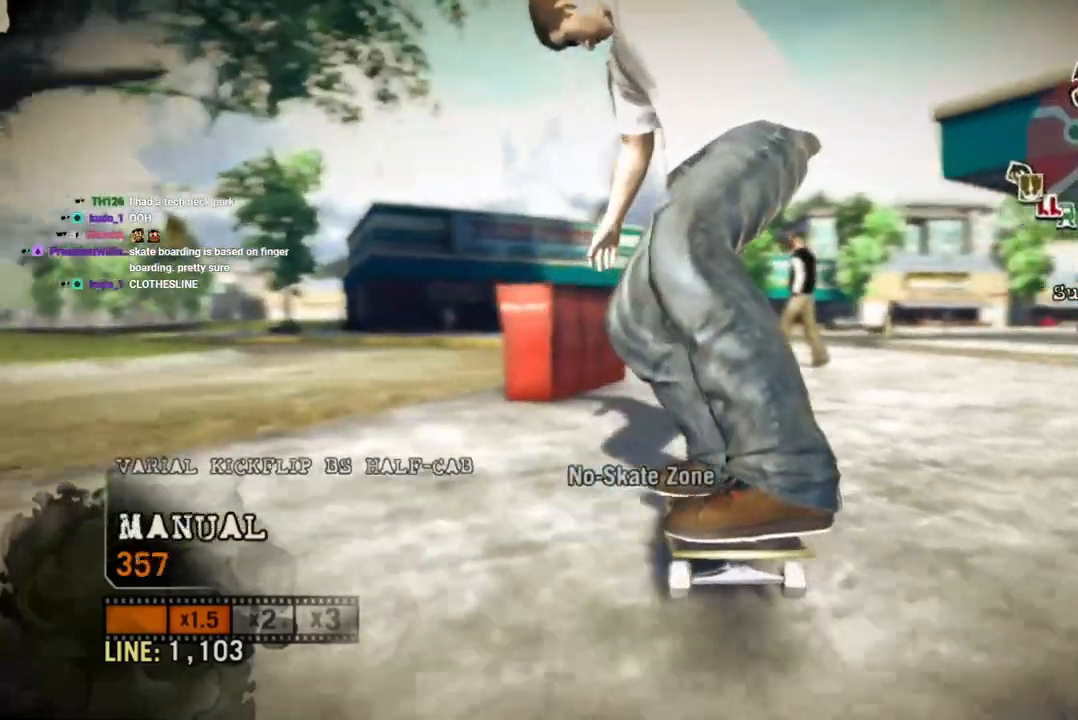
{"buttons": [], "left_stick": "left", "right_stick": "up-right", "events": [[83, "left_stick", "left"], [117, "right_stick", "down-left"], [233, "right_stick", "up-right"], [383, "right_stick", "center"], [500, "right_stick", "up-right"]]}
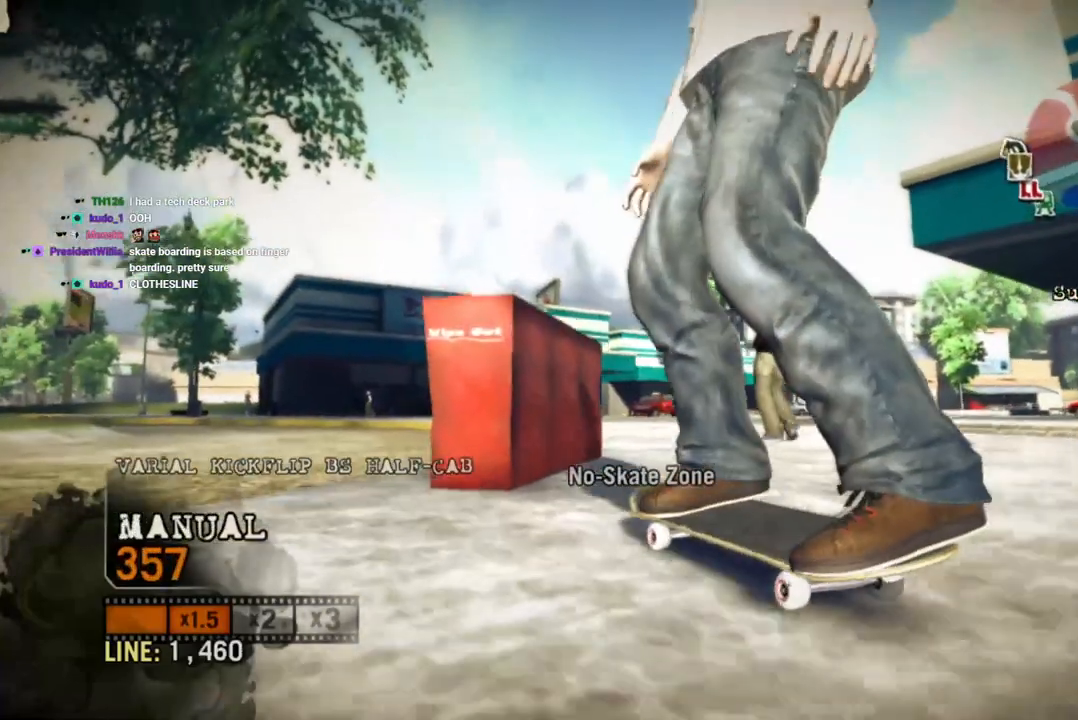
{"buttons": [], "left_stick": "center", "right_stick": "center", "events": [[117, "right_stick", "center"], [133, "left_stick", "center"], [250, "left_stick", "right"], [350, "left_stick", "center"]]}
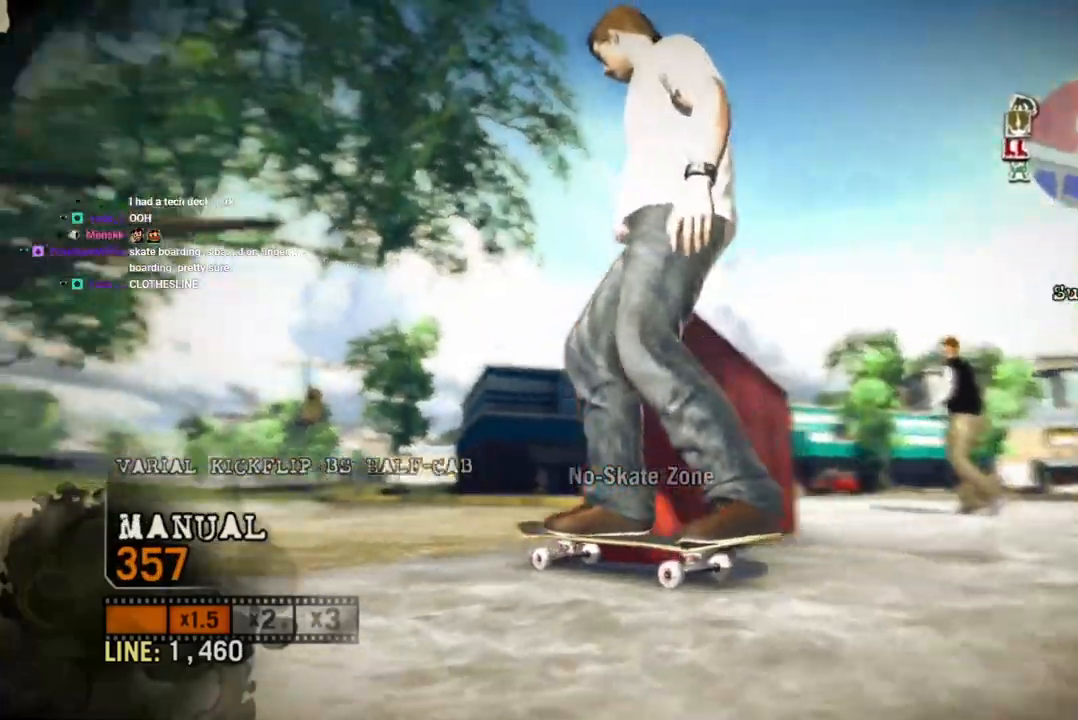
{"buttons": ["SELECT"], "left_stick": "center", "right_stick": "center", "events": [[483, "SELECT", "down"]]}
---
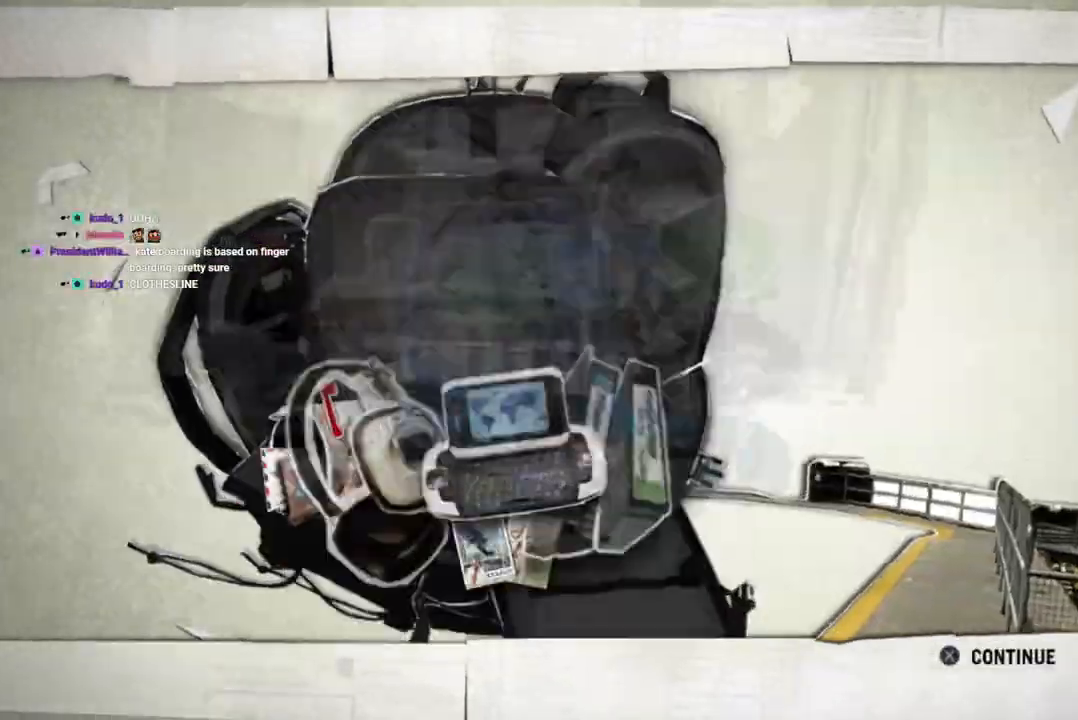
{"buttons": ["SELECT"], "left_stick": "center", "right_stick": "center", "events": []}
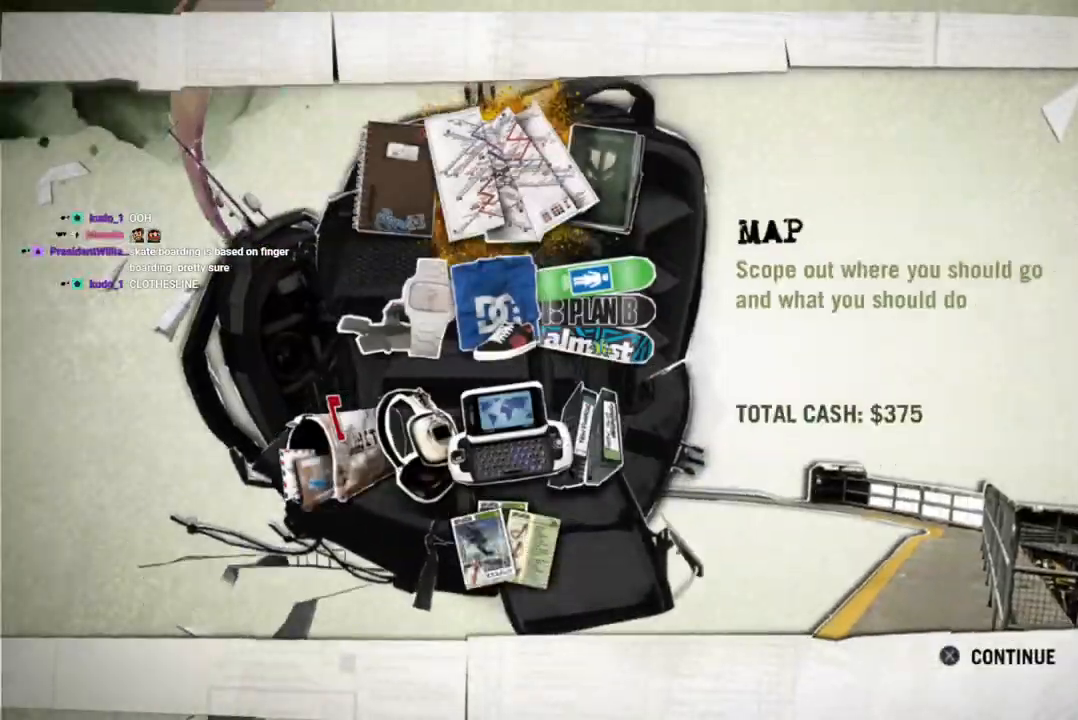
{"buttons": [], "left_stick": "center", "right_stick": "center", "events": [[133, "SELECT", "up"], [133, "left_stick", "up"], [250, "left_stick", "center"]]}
...
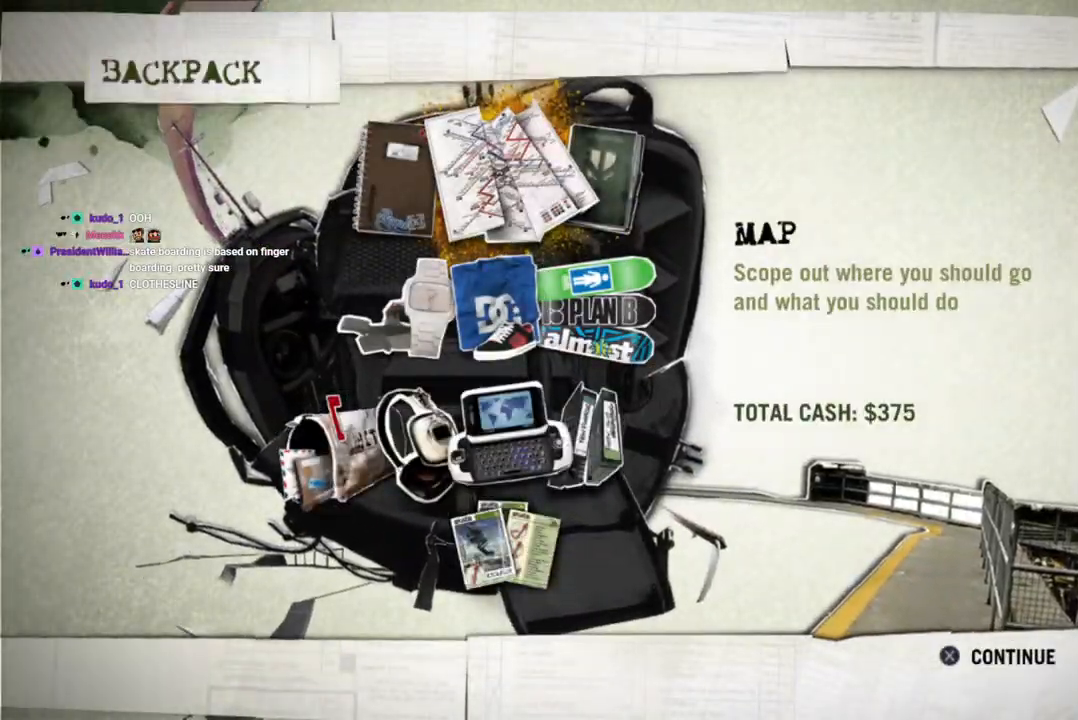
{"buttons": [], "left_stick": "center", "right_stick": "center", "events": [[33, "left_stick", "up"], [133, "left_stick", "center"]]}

**Task details**
Which of the lines above carry the string "SELECT"? Copy every one.

**Exercise result**
{"buttons": ["SELECT"], "left_stick": "center", "right_stick": "center", "events": [[483, "SELECT", "down"]]}
{"buttons": ["SELECT"], "left_stick": "center", "right_stick": "center", "events": []}
{"buttons": [], "left_stick": "center", "right_stick": "center", "events": [[133, "SELECT", "up"], [133, "left_stick", "up"], [250, "left_stick", "center"]]}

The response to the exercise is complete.